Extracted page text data
────────────────

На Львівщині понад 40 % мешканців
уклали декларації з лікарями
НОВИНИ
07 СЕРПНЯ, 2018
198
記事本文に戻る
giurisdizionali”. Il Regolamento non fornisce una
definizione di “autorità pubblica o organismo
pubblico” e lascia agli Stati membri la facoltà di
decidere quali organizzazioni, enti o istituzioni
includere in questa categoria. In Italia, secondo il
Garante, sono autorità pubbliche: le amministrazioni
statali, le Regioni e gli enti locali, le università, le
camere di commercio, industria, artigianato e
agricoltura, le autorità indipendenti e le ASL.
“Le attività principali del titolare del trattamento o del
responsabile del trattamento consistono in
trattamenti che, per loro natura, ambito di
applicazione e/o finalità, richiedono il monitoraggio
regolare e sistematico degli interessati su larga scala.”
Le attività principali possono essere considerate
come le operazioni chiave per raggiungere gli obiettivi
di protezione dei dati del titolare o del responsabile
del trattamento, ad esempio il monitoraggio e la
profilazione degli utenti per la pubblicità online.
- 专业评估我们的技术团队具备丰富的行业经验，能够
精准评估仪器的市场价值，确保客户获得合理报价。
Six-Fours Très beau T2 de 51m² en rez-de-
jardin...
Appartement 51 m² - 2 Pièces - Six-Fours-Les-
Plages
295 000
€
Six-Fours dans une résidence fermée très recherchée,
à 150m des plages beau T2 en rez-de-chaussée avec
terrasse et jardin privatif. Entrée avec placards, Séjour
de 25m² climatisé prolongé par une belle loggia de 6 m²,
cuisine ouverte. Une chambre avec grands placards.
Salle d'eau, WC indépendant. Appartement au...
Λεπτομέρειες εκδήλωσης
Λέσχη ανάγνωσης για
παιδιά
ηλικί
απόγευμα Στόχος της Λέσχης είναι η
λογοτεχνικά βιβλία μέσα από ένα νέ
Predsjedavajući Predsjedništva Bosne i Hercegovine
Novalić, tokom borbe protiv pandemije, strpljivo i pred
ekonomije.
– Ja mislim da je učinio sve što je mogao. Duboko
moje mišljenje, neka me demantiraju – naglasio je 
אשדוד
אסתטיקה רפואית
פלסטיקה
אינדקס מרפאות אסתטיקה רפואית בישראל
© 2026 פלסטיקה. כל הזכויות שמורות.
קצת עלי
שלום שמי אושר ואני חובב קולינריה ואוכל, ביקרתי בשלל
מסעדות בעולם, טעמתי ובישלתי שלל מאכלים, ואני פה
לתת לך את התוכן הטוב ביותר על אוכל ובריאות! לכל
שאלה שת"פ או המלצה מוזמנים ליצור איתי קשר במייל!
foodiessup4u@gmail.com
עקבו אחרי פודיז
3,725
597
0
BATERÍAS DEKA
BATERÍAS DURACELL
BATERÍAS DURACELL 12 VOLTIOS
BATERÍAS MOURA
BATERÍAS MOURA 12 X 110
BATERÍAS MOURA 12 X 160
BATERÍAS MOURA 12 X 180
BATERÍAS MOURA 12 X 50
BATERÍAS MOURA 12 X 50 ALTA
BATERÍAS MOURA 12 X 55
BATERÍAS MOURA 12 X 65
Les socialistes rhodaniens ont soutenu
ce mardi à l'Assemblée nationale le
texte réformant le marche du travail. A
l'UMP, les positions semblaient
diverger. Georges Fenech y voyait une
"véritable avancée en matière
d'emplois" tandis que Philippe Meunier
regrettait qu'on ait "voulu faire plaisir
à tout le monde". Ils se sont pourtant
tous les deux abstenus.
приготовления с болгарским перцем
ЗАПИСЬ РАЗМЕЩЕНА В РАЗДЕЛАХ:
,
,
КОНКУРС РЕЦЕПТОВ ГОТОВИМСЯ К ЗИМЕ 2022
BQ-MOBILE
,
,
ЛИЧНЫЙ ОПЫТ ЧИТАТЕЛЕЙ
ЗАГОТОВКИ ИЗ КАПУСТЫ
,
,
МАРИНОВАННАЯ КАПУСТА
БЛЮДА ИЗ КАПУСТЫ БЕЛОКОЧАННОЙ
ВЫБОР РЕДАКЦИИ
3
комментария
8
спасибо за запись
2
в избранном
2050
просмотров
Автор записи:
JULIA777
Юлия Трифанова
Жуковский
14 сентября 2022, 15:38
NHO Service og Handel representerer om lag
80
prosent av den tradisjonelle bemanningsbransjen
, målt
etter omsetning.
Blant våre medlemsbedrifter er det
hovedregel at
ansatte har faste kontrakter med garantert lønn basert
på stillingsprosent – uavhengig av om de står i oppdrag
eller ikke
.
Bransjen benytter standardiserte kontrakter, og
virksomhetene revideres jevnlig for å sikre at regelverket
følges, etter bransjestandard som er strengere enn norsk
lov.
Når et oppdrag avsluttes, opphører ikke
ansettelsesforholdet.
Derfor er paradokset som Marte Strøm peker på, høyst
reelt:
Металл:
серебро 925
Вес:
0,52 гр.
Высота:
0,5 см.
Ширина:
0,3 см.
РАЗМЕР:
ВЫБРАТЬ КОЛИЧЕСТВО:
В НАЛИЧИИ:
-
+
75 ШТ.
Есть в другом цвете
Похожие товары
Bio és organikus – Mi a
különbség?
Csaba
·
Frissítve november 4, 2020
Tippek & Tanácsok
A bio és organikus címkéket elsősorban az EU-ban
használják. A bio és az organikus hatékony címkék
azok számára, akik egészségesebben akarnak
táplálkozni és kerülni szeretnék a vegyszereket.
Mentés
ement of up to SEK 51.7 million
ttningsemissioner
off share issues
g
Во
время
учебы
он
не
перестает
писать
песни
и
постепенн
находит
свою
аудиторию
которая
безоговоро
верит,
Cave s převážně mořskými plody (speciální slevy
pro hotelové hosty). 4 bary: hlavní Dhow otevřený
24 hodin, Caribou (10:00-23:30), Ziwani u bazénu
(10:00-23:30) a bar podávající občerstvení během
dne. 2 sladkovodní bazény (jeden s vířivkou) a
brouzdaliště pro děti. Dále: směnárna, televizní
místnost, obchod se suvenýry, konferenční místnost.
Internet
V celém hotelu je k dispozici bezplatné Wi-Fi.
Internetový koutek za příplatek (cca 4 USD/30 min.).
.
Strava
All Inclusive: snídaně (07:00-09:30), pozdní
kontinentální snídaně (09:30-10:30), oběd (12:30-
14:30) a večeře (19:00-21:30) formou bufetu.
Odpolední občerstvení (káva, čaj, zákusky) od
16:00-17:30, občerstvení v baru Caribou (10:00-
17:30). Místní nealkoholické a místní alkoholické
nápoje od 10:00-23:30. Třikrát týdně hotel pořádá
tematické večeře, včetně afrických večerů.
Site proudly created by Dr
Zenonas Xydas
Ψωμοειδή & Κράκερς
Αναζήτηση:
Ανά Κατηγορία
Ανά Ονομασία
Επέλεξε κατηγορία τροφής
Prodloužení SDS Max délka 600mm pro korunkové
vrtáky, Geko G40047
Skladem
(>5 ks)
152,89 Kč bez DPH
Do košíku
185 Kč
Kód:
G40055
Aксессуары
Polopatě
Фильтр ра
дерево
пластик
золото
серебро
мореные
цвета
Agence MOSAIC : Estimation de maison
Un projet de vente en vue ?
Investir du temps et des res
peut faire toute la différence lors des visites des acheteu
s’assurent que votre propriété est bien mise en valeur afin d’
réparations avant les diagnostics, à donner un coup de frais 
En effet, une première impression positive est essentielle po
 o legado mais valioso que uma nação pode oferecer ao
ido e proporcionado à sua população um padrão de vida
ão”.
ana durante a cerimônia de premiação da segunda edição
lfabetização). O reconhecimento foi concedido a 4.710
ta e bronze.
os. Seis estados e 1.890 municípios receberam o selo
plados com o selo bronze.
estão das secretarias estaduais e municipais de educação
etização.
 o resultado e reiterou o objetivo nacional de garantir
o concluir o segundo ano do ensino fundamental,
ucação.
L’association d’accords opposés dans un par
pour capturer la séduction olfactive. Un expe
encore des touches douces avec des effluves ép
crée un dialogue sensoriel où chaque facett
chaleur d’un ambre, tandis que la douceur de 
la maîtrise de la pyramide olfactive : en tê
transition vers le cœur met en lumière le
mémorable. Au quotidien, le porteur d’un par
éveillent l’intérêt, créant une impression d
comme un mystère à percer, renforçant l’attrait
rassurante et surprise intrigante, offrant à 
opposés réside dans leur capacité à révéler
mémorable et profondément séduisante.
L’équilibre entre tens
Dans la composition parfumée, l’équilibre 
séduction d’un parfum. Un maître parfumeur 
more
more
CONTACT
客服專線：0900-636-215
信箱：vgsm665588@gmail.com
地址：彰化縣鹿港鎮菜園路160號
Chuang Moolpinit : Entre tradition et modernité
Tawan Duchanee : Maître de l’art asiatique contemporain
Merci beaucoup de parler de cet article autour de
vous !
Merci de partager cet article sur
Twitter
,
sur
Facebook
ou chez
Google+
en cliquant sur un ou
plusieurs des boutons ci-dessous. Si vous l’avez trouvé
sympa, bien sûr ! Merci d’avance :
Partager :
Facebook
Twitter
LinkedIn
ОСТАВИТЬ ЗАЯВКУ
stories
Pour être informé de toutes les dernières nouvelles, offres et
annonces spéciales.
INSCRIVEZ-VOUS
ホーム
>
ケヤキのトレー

────────────────

JOB ITEM> Please find each line in the records above that holds the word "kontrakter", and copy it.

REPLY TO THE TASK>
ansatte har faste kontrakter med garantert lønn basert
Bransjen benytter standardiserte kontrakter, og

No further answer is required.